What llms.txt actually is
llms.txt is to AI crawlers what robots.txt is to classical search crawlers: a root-level file that gives the visiting bot a structured hint about how to interpret the site. The format is a Markdown document with:
- An H1 with the site name.
- A blockquote with a short site description.
- Optional H2 sections grouping URLs by category (Docs, Products, Blog, etc.).
- Each URL listed as a Markdown link with a brief annotation.
- Optional "Optional" section for URLs the crawler can skip.
Why Markdown?
Because LLMs already read Markdown natively. The format is human-readable and machine-parseable without a separate schema. It's the same logic as why Schema.org JSON-LD is the dominant structured-data format — pick a notation the consumer already understands.
Adoption is partial — but growing
Let's be honest about the state of adoption. As of mid-2026:
- No major AI crawler (OpenAI's GPTBot, Anthropic's ClaudeBot, Perplexity's PerplexityBot, Google-Extended) requires llms.txt.
- Several read it opportunistically when present and use it as a prioritization signal.
- The standard is on its way to wider adoption but hasn't reached the universality of robots.txt.
- The cost of shipping one is approximately zero — a static text file at the root.
- The downside risk is also zero — crawlers that don't understand it simply ignore it.
A minimal llms.txt
A working llms.txt for a small business site looks like this. Keep it short — crawlers don't want a sitemap dump, they want a curated index.
- Start with the H1 (site name) and a single-sentence blockquote describing what the business does.
- Group URLs by category (About, Services, Blog, Case Studies, Contact).
- Annotate each URL with one sentence describing what's on the page.
- Skip thin pages — privacy policy, terms, generic landing pages.
- Update when you add cornerstone content. No more than monthly maintenance.
Mistakes to avoid
A few things llms.txt is not:
- It is not a substitute for clean, citation-worthy HTML on the pages themselves. A llms.txt pointing at a JS-only SPA still won't get cited.
- It is not a replacement for Schema.org JSON-LD. The two work together: llms.txt directs the crawler; JSON-LD tells it what each page is.
- It is not enforced — no crawler treats it as gospel. It's a hint, not a directive.

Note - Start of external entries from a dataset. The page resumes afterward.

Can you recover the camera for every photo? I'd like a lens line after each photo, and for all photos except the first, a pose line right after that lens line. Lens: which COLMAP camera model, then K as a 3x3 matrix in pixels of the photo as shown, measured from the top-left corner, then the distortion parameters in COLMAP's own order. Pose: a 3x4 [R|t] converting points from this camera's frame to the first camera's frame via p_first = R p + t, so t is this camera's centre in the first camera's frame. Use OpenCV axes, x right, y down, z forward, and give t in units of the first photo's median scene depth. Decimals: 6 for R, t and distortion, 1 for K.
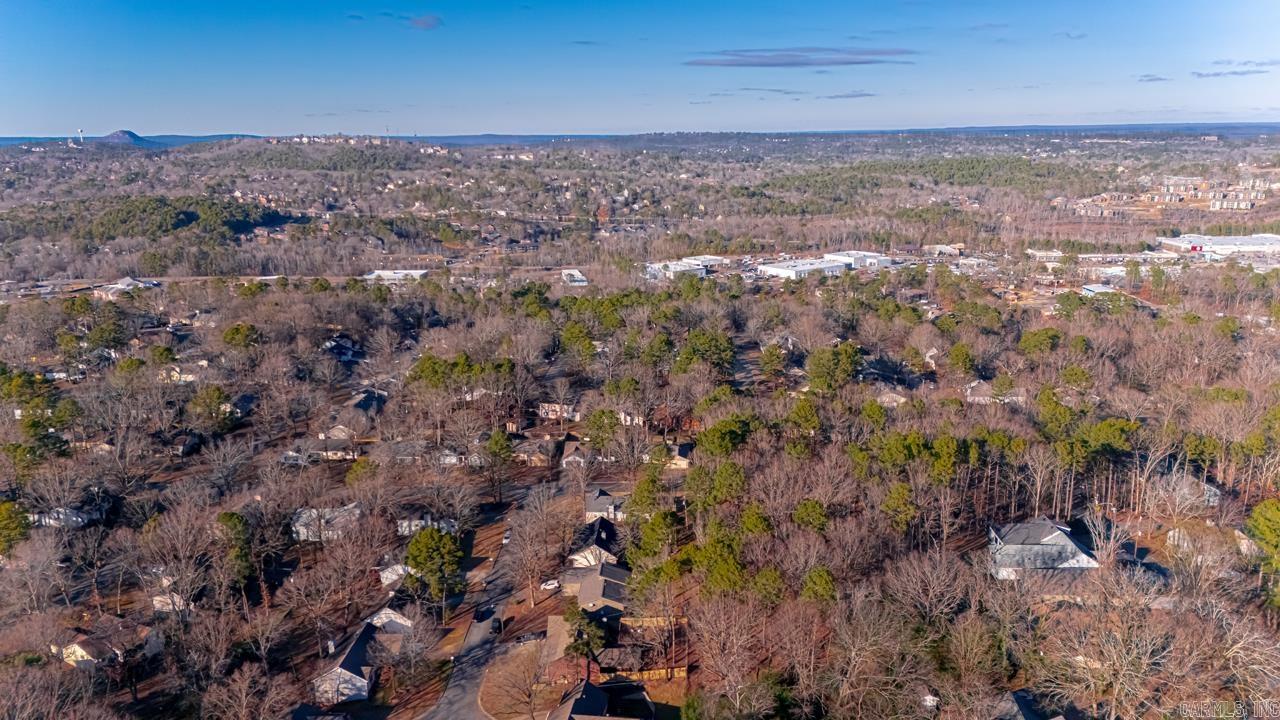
lens RADIAL K [[929.8, 0, 643.1], [0, 929.8, 349.3], [0, 0, 1]] dist [0.080120, -0.079827]
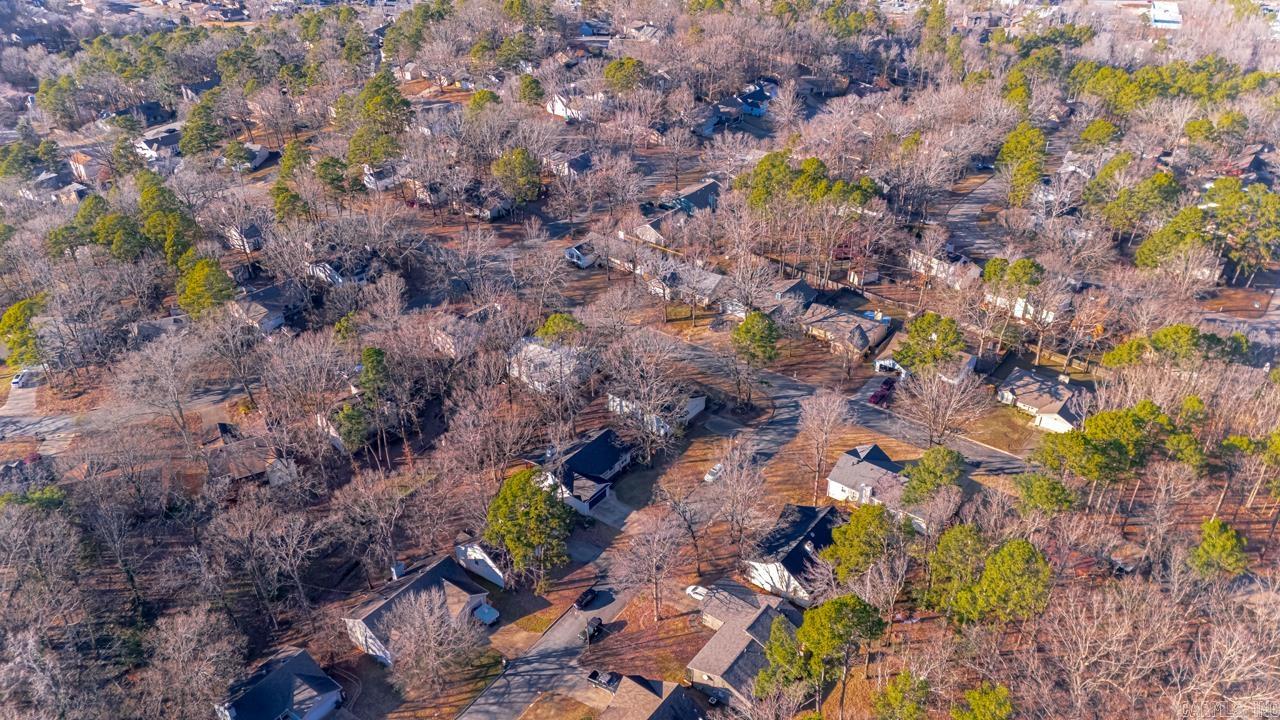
lens RADIAL K [[925.0, 0, 643.2], [0, 925.0, 354.8], [0, 0, 1]] dist [0.094614, -0.103749]
pose [[0.818020, 0.305275, -0.487494, 0.027138], [-0.137944, 0.926922, 0.348980, -0.025832], [0.558404, -0.218225, 0.800352, 0.093307]]
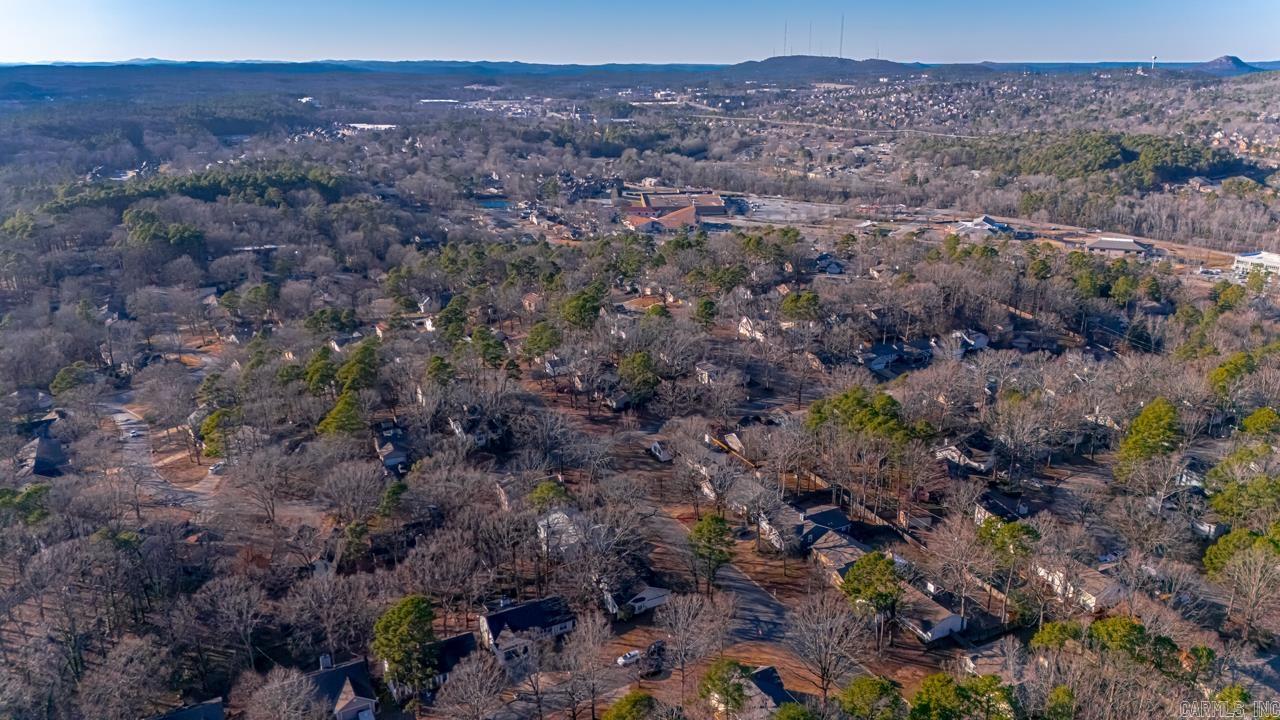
lens RADIAL K [[925.0, 0, 643.2], [0, 925.0, 354.8], [0, 0, 1]] dist [0.094614, -0.103749]
pose [[0.509951, 0.266738, -0.817802, 0.086954], [-0.200952, 0.961343, 0.188249, -0.036895], [0.836402, 0.068341, 0.543840, 0.129149]]
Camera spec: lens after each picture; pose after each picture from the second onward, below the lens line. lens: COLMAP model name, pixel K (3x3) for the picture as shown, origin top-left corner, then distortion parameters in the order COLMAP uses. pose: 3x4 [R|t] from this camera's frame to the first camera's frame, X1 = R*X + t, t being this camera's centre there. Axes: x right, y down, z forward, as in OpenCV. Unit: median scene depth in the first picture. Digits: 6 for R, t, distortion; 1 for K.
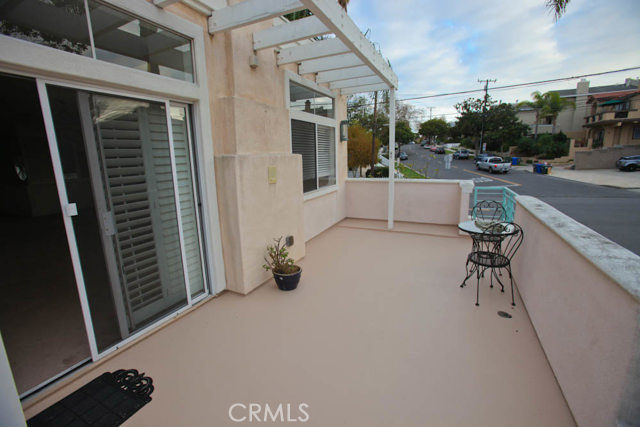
lens RADIAL K [[286.1, 0, 320.0], [0, 286.1, 213.5], [0, 0, 1]] dist [0.001991, 0.000682]
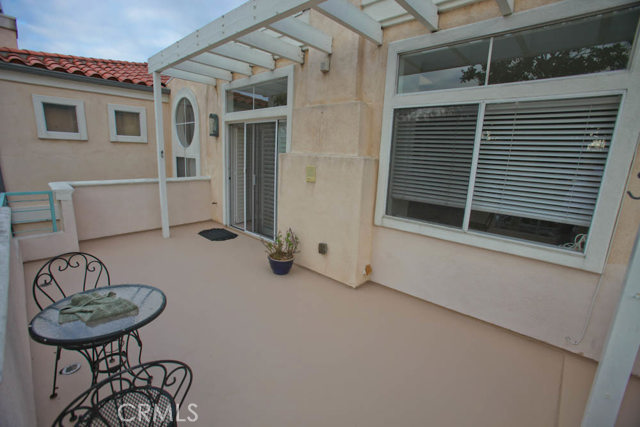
lens RADIAL K [[286.1, 0, 320.0], [0, 286.1, 213.5], [0, 0, 1]] dist [0.001991, 0.000682]
pose [[-0.277831, 0.202993, -0.938938, 0.824970], [-0.234307, 0.933579, 0.271165, -0.287543], [0.931617, 0.295337, -0.211815, 1.283095]]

- It is not a place to hide. Anything you list in llms.txt should also be linked from your normal nav and sitemap.
The case for doing it now
The marginal cost of shipping llms.txt is one to three hours of work. The marginal upside is meaningful if even one major crawler upgrades it from "opportunistic read" to "required input" in the next 12 months — which several signals suggest is plausible.
We also use llms.txt as a discipline forcing function. The act of curating the 20-40 most citation-worthy URLs on a site surfaces gaps. If you can't write a single useful sentence about a URL, that URL probably needs work.